I made the 50-mile drive as described - it was anxiety-ridden but I made it without incident - even stopping to get flowers for my girlfriend along the way. It's tough walking into the store and always thinking that it's just you whose feeling like crap and everyone else there is "normal and happy" however, I know in my heart that I must continue to do these things whenever possible to reinforce in my mind that this is just a temporary state of affairs and indeed I can do these things - however tough they may be. Went to the 4th of July picnic and feasted on Maryland Crabs and all kinds of fresh vegetables (no beer until I get beyond all this crap). Talked with other folks at the party and played catch with the football with only some minor waves of anxity and depression. Later in the evening it increased in intensity a little but I believe this just to be due to my brain being fatigued from all this emotion and withdrawal. Sat with my girlfriend and talked for awhile about all this stuff and it was very comforting to me. I tend to suppress my emotions being a man and she can bring them out and it helps.
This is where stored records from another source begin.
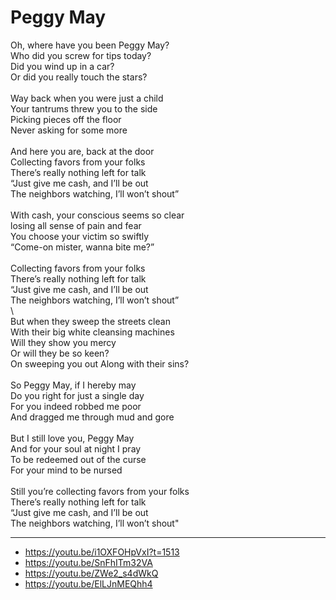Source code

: # Peggy May

Oh, where have you been Peggy May?\
Who did you screw for tips today?\
Did you wind up in a car?\
Or did you really touch the stars?\
\
Way back when you were just a child\
Your tantrums threw you to the side\
Picking pieces off the floor\
Never asking for some more\
\
And here you are, back at the door\
Collecting favors from your folks\
There’s really nothing left for talk\
“Just give me cash, and I’ll be out\
The neighbors watching, I’ll won’t shout”\
\
With cash, your conscious seems so clear\
losing all sense of pain and fear\
You choose your victim so swiftly\
“Come-on mister, wanna bite me?”\
\
Collecting favors from your folks\
There’s really nothing left for talk\
“Just give me cash, and I’ll be out\
The neighbors watching, I’ll won’t shout”\
\        
But when they sweep the streets clean\
With their big white cleansing machines\
Will they show you mercy\
Or will they be so keen?\
On sweeping you out Along with their sins?\
\
So Peggy May, if I hereby may\
Do you right for just a single day\
For you indeed robbed me poor\
And dragged me through mud and gore\
\
But I still love you, Peggy May\
And for your soul at night I pray\
To be redeemed out of the curse\
For your mind to be nursed\
\
Still you’re collecting favors from your folks\
There’s really nothing left for talk\
“Just give me cash, and I’ll be out\
The neighbors watching, I’ll won’t shout"

---
- https://youtu.be/i1OXFOHpVxI?t=1513
- https://youtu.be/SnFhITm32VA
- https://youtu.be/ZWe2_s4dWkQ
- https://youtu.be/ElLJnMEQhh4
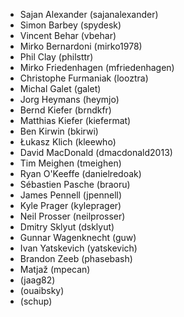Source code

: * Sajan Alexander (sajanalexander)
* Simon Barbey (spydesk)
* Vincent Behar (vbehar)
* Mirko Bernardoni (mirko1978)
* Phil Clay (philsttr)
* Mirko Friedenhagen (mfriedenhagen)
* Christophe Furmaniak (looztra)
* Michal Galet (galet)
* Jorg Heymans (heymjo)
* Bernd Kiefer (brndkfr)
* Matthias Kiefer (kiefermat)
* Ben Kirwin (bkirwi)
* Łukasz Klich (kleewho)
* David MacDonald (dmacdonald2013)
* Tim Meighen (tmeighen)
* Ryan O'Keeffe (danielredoak)
* Sébastien Pasche (braoru)
* James Pennell (jpennell)
* Kyle Prager (kyleprager)
* Neil Prosser (neilprosser)
* Dmitry Sklyut (dsklyut)
* Gunnar Wagenknecht (guw)
* Ivan Yatskevich (yatskevich)
* Brandon Zeeb (phasebash)
* Matjaž (mpecan)
* (jaag82)
* (ouaibsky)
* (schup)
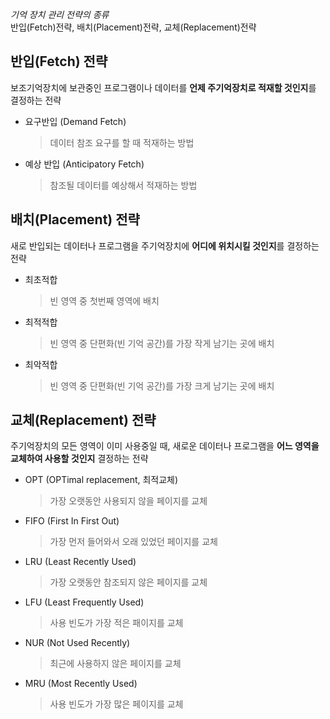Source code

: _기억 장치 관리 전략의 종류_  
반입(Fetch)전략, 배치(Placement)전략, 교체(Replacement)전략

## 반입(Fetch) 전략
보조기억장치에 보관중인 프로그램이나 데이터를 **언제 주기억장치로 적재할 것인지**를 결정하는 전략
- 요구반입 (Demand Fetch)
  > 데이터 참조 요구를 할 때 적재하는 방법
- 예상 반입 (Anticipatory Fetch)
  > 참조될 데이터를 예상해서 적재하는 방법

## 배치(Placement) 전략
새로 반입되는 데이터나 프로그램을 주기억장치에 **어디에 위치시킬 것인지**를 결정하는 전략
- 최초적합
  > 빈 영역 중 첫번째 영역에 배치
- 최적적합
  > 빈 영역 중 단편화(빈 기억 공간)를 가장 작게 남기는 곳에 배치
- 최악적합
  > 빈 영역 중 단편화(빈 기억 공간)를 가장 크게 남기는 곳에 배치

## 교체(Replacement) 전략
주기억장치의 모든 영역이 이미 사용중일 때, 새로운 데이터나 프로그램을 **어느 영역을 교체하여 사용할 것인지** 결정하는 전략
- OPT (OPTimal replacement, 최적교체)
  > 가장 오랫동안 사용되지 않을 페이지를 교체
- FIFO (First In First Out)
  > 가장 먼저 들어와서 오래 있었던 페이지를 교체
- LRU (Least Recently Used)
  > 가장 오랫동안 참조되지 않은 페이지를 교체
- LFU (Least Frequently Used)
  > 사용 빈도가 가장 적은 패이지를 교체
- NUR (Not Used Recently)
  > 최근에 사용하지 않은 페이지를 교체
- MRU (Most Recently Used)
  > 사용 빈도가 가장 많은 페이지를 교체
Anyway, back to the withdrawal. today is better - I did not wake at night fretting and pacing (I did awake to some heavy lightning and thunder but went back to sleep). Slept well for the most part. Awoke this AM and was still a little apprehensive about getting up and out of bed but I managed, then went on a 4-mile run (hot and humid though). So here I sit now ready to go over to the beach for a few hours. I am not naive enough to believe I am out of the woods yets but the mere fact that I can have a good few hours or a day is helpful to my sanity and in knowing that there truly is light at the end of this long tunnel. I will take your advice (I did tell my girlfriend what you said) and stick with the Prozac for the time being. I will also not be too hesistant to take a Klonopin if needed (I am on a relatively low dose anyway - a couple or three 0.5 mg tabs a day). I will not take another Effexor as long as I live.
I appreciate your responses so keep them coming and I will keep documenting my ordeal as well. I hope I can keep the generally forward progress with this Take care.
133 hours (5 days, 13 hours) since final Effexor. I can actually say that I have had a really good day so I am getting more optimistic although not naive enough to think I'm out of the woods yet. Yesterday was quite awful and today contrasted so much in the "good" direction, it is kinda scary. I did have some "spells" of foreboding today but have tried to adopy a "who gives a crap" mentality about it and float through it. Today, I was successful with that strategy. I take some vitamin supps that may help but my attitude may best the best thing - as well as talking to people about the issue. Noy much else to say right now - I will keep updating.
Good luck, but take care. I was given 4 packs of sample Effexor, and I took one pill, it made me feel like I was going to drop where I stood and very weird, scared me and I threw them all in the trash. The PA I recently saw told me the med wasn't in my system long enough to make a difference. If I had to spend 4-6 weeks with those effects, uh uh, I'd go crazy. Especially after I've read so many withdrawal stories, not worth it.